MacWorld, San Francisco has come and gone. We’ve seen some exciting announcements; we’ve seen some blatant omissions; and we can’t help but note that, once again, Apple seems to have purchased itself some time. Time is of enormous importance to the company right now. It needs time for Motorola to produce a faster chip. It needs time for developers to jump on the OS X bandwagon. It needs time to produce a stable, viable version of OS X. It needs time to sort out its priorities.
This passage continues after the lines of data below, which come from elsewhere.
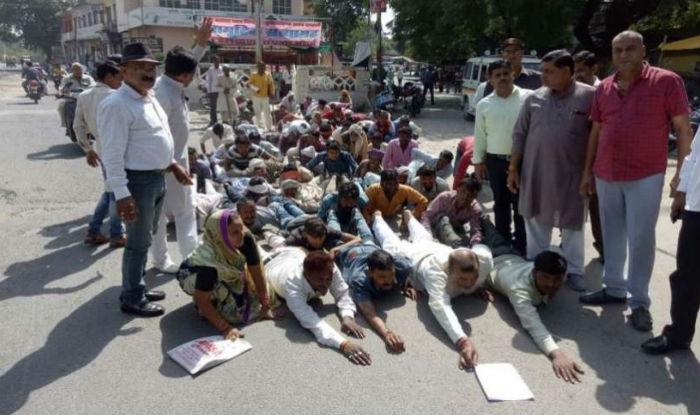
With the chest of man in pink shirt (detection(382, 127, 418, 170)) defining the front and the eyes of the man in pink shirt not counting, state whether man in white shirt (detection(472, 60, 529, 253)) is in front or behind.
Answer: in front

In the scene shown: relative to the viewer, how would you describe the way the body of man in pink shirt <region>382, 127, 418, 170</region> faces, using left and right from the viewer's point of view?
facing the viewer

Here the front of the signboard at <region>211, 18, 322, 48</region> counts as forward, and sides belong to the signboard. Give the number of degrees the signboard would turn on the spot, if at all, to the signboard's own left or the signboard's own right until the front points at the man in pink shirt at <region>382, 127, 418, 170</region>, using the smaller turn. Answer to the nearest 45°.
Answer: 0° — it already faces them

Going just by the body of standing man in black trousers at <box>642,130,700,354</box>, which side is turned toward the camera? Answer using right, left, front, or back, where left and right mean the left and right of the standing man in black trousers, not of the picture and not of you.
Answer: left

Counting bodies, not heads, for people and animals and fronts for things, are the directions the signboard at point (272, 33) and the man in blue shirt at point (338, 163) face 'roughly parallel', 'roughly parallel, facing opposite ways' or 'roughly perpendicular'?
roughly parallel

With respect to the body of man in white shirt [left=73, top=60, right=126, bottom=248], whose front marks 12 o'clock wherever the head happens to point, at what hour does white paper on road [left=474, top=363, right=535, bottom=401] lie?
The white paper on road is roughly at 2 o'clock from the man in white shirt.

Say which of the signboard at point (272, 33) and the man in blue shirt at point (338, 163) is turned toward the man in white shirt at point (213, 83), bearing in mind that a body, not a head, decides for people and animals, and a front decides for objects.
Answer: the signboard

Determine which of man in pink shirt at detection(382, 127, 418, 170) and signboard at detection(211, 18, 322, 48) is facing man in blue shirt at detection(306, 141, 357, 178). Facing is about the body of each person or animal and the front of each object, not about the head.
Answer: the signboard

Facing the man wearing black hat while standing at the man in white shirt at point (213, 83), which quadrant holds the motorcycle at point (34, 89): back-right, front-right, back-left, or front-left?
back-right

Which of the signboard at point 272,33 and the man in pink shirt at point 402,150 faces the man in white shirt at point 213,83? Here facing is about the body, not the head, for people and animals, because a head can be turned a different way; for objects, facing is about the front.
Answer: the signboard

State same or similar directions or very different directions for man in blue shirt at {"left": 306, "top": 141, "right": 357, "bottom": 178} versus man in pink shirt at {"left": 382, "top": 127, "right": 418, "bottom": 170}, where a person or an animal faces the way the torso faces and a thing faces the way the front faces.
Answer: same or similar directions

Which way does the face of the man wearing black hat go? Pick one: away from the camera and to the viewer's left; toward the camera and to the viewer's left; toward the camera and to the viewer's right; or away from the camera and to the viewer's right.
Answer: toward the camera and to the viewer's right

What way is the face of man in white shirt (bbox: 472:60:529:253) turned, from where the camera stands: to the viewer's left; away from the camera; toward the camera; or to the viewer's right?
toward the camera

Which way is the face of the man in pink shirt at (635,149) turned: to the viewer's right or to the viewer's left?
to the viewer's left

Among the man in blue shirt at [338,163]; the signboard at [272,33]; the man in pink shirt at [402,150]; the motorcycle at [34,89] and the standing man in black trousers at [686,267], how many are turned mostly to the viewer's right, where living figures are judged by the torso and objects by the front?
0
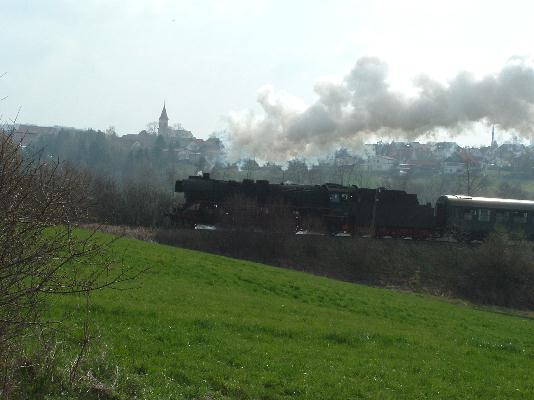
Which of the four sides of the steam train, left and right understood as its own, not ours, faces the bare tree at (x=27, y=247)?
left

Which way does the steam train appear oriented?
to the viewer's left
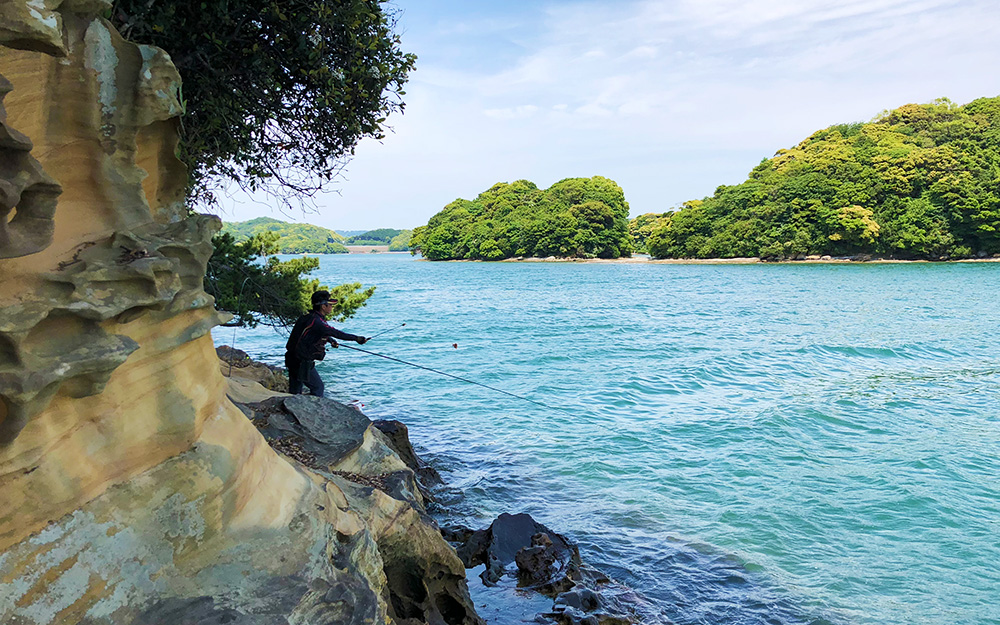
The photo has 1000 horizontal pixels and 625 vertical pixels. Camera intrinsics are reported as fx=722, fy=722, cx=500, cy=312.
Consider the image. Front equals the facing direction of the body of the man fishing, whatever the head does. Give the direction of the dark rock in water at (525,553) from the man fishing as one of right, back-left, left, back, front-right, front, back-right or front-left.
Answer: front-right

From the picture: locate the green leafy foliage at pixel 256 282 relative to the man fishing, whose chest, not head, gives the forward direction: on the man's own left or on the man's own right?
on the man's own left

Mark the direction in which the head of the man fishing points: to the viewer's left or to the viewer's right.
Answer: to the viewer's right

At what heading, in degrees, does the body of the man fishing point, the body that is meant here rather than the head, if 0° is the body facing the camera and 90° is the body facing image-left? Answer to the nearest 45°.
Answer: approximately 270°

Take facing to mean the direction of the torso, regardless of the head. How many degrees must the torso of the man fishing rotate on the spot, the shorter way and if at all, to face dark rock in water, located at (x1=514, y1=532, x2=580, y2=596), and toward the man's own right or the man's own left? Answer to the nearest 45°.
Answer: approximately 45° to the man's own right
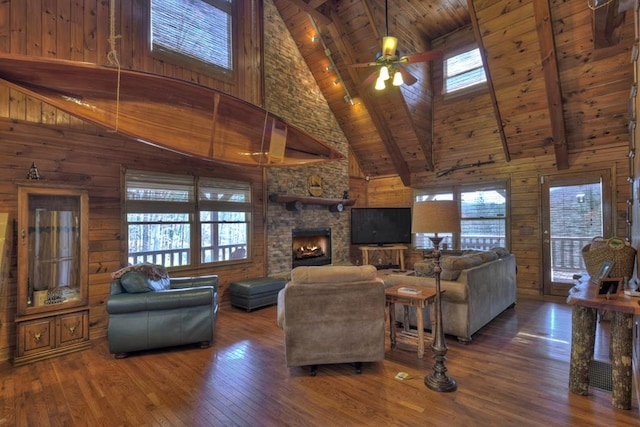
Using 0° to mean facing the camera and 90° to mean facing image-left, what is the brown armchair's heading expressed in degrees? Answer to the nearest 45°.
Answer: approximately 180°

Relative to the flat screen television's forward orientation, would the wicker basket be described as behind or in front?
in front

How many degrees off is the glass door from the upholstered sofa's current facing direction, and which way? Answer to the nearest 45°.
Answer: approximately 135° to its right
The company, in fact, has spent an enormous amount of money, development, time, and marketing energy on OS X. After all, OS X is a modern operating system offering pre-emptive multitasking, multi-threading, and a whole series of other enormously important features that I don’t fully understand. On top of that, it boasts a whole new screen experience with a lickable Windows toolbar and a Finder that’s, well, difficult to find. On the other hand, the UNIX base should appeal to virtually no one. (UNIX users already have committed themselves to nerdy interfaces. Can you imagine running vi on a Mac?)
Let’s be honest about OS X. If Apple doesn’t have an Enterprise strategy with System X as the base, then the company is lost in the woods. On the other hand, if Apple does have an enterprise strategy, it will have to go up against Windows 2000 and the evil empire and we know how Prince Hamlet has faired in the past. One mention of the lack of Office support and it’s back to the ramparts..
I’m a fairly serious chess player or at least I once was and I see only one line here that makes sense. Apple needs to continue to exploit the home market while re-establishing itself in education. Key to its survival, however, is its penetration of the business market. In order to make any headway there, it has to offer a modern operating system (OS X) AND support for other platforms based on the Intel chip. After all, I can go down to my local base exchange and purchase a Compaq Computer featuring a fast processor and a sizeable hard drive for around $500. (I know that when you add the cost of a monitor and the relatively enormous hassles of coping with Windows’ problems, it will make a difference. Unfortunately, the average consumer or businessperson doesn’t even consider an alternative..)
Thus, the key to Apple’s success (as I’ve been suggesting for years) is to become a software company. It has to emulate Microsoft to be as successful as Microsoft. And given the impressive feature set in System X, Apple could win some skirmishes and later some battles and who knows…maybe even the war.
Beyond that looming battle, what about the rest of us? System 9 has been stable enough for me. I realize that at this point in its development it’s a slightly cobbled together system with all sorts of error fixes and the like, but it works and it’s comfortable. I like System 9. I’ve tried to download System 9.1 but so far I’ve only managed 10 of the 15 files. The demand on the Apple server speaks volumes.
What I’m suggesting here is a two-track strategy. Keep developing System 9 for home users and educators while introducing System X for the enterprise market. System 9 is gold and it may not glitter next to OS X, but it shines for me and for literally millions of other Mac users.